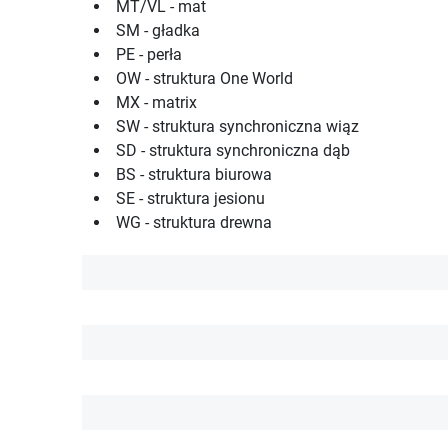
MT/VL - mat
SM - gładka
PE - perła
OW - struktura One World
MX - matrix
SW - struktura synchroniczna wiąz
SD - struktura synchroniczna dąb
BS - struktura biurowa
SE - struktura jesionu
WG - struktura drewna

--*--

Task prompt
Although the records contain pictures, the copy should consist of their text alone, reproduced exactly.

Written answer
MT/VL - mat
SM - gładka
PE - perła
OW - struktura One World
MX - matrix
SW - struktura synchroniczna wiąz
SD - struktura synchroniczna dąb
BS - struktura biurowa
SE - struktura jesionu
WG - struktura drewna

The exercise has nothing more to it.